Could you write out the data below again, substituting "line" for every occurrence of "series" and leaving everything else unchanged? Leave out the pictures.

───── Entries shown

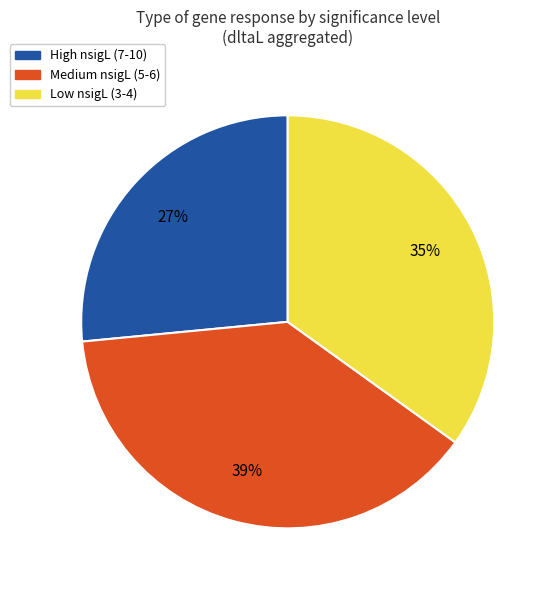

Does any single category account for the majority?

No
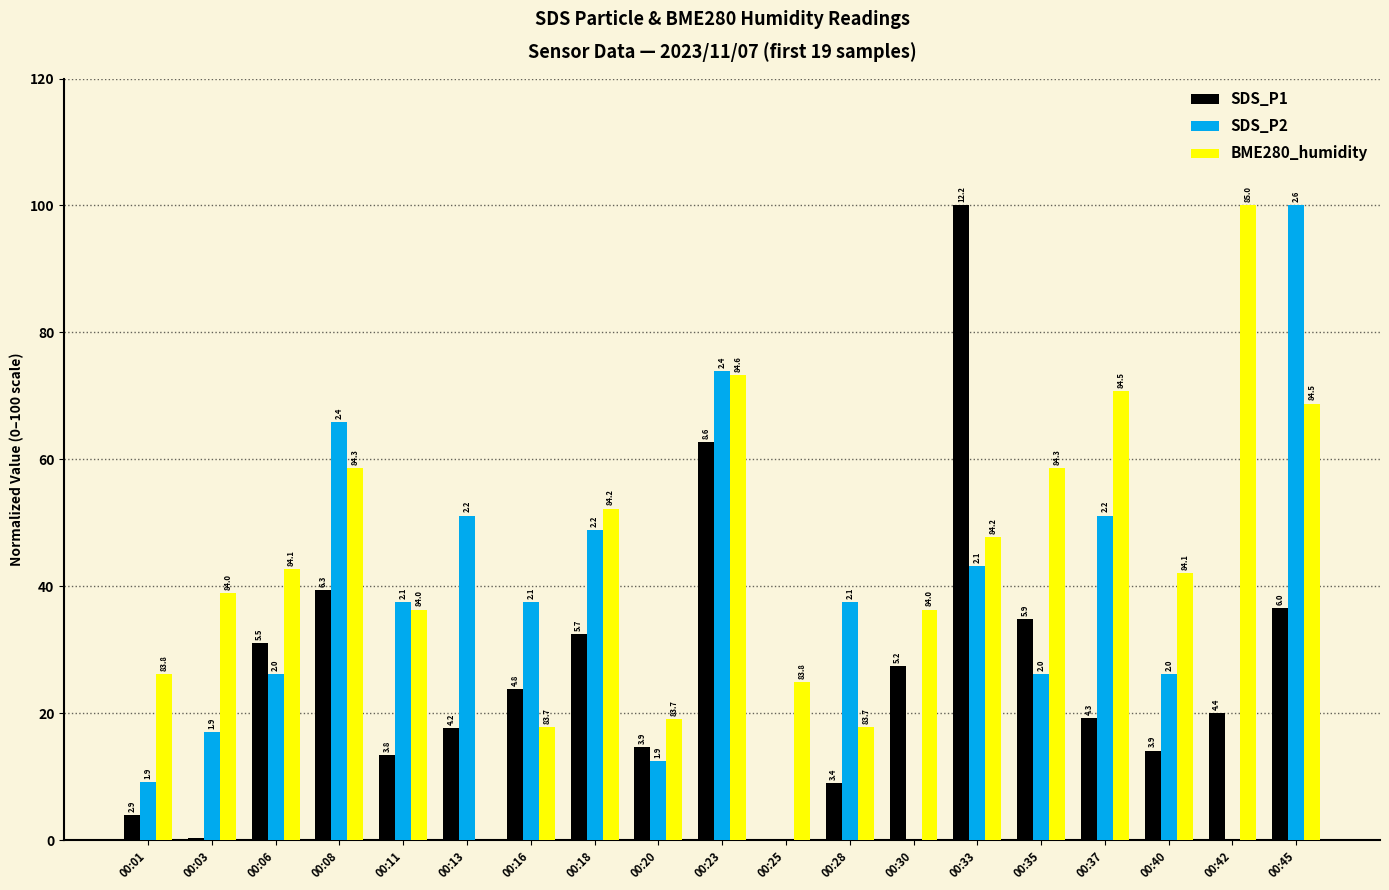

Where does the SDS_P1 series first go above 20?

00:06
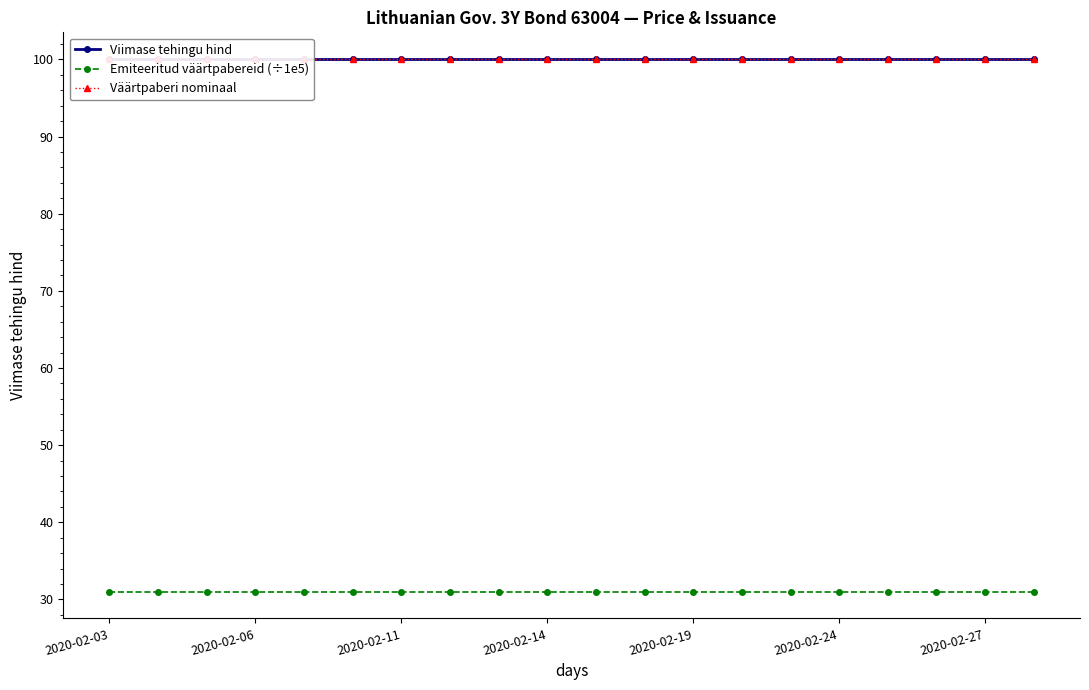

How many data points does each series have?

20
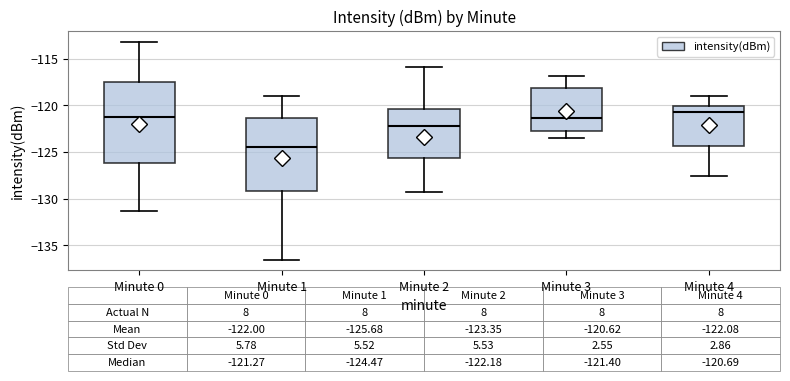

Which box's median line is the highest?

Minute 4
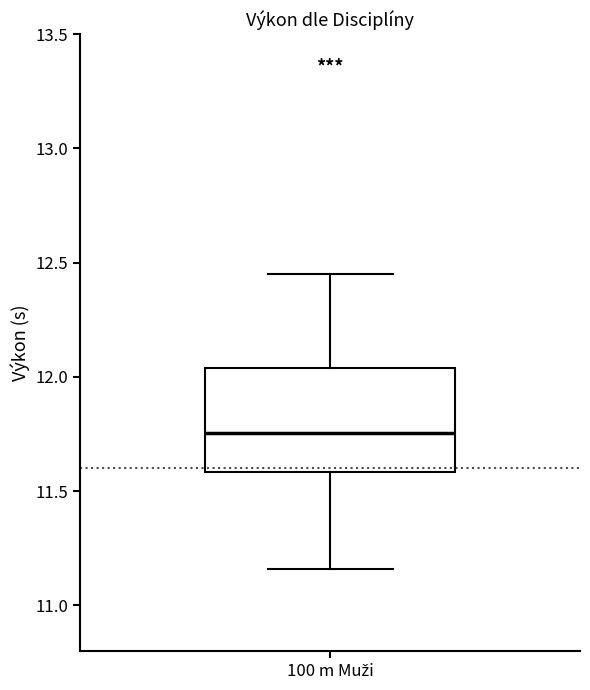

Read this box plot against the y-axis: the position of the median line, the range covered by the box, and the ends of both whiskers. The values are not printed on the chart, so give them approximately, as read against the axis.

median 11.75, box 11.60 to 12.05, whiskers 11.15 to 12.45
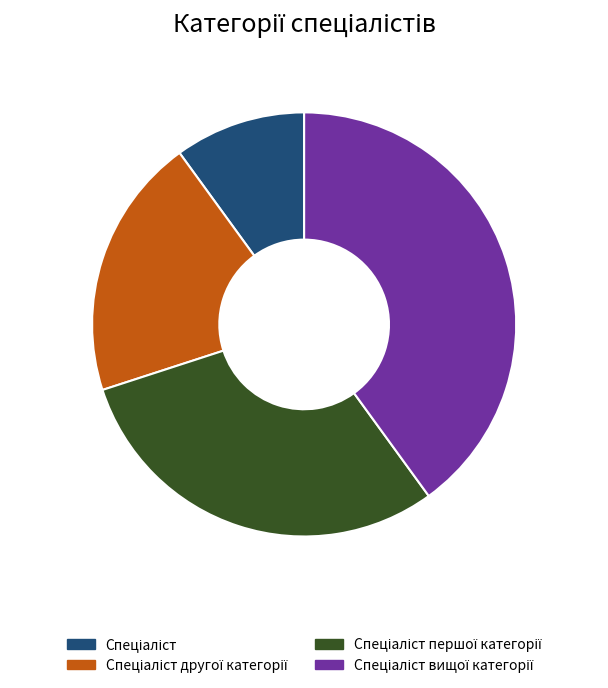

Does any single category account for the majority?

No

──────────

### Response to this exercise
Does any single category account for the majority?

No

Where does the SDS_P1 line first go above 20?

00:06

How many data points does each line have?

20

Which box's median line is the highest?

Minute 4

Read this box plot against the y-axis: the position of the median line, the range covered by the box, and the ends of both whiskers. The values are not printed on the chart, so give them approximately, as read against the axis.

median 11.75, box 11.60 to 12.05, whiskers 11.15 to 12.45

Does any single category account for the majority?

No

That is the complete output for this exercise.